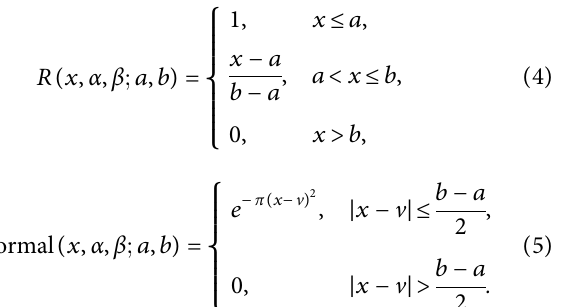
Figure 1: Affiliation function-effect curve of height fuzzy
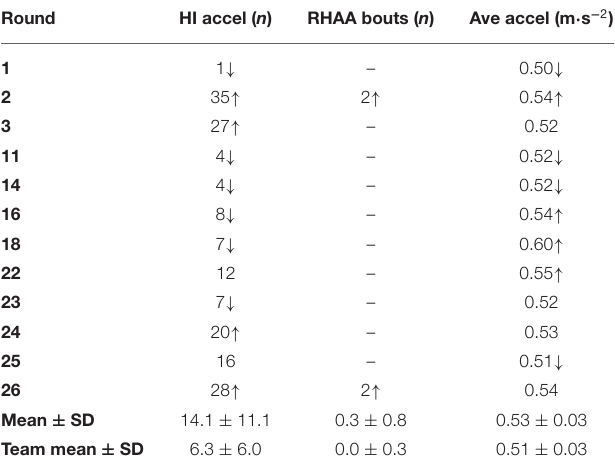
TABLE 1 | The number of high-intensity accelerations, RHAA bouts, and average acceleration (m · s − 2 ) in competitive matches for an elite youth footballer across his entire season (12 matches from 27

--

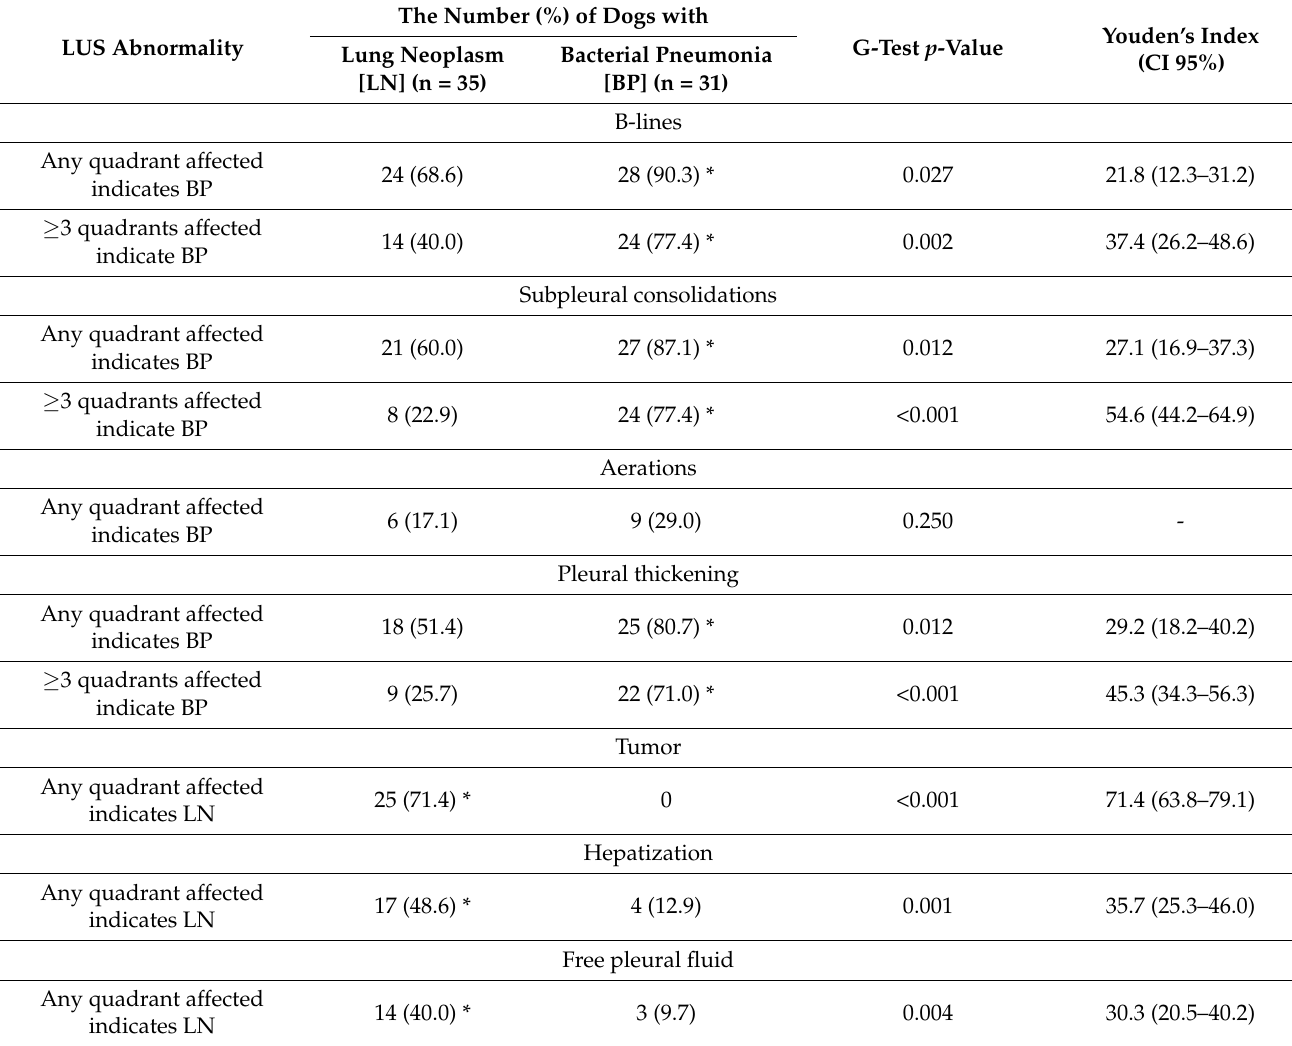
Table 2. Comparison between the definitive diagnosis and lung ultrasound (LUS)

= What is needed =
To complete this exercise, transcribe exactly the lines above from the one that holds "Figure 1: Affiliation" through the one that holds "TABLE 1 | The". Pictures stay out.

= Answer =
Figure 1: Affiliation function-effect curve of height fuzzy
TABLE 1 | The number of high-intensity accelerations, RHAA bouts, and average acceleration (m · s − 2 ) in competitive matches for an elite youth footballer across his entire season (12 matches from 27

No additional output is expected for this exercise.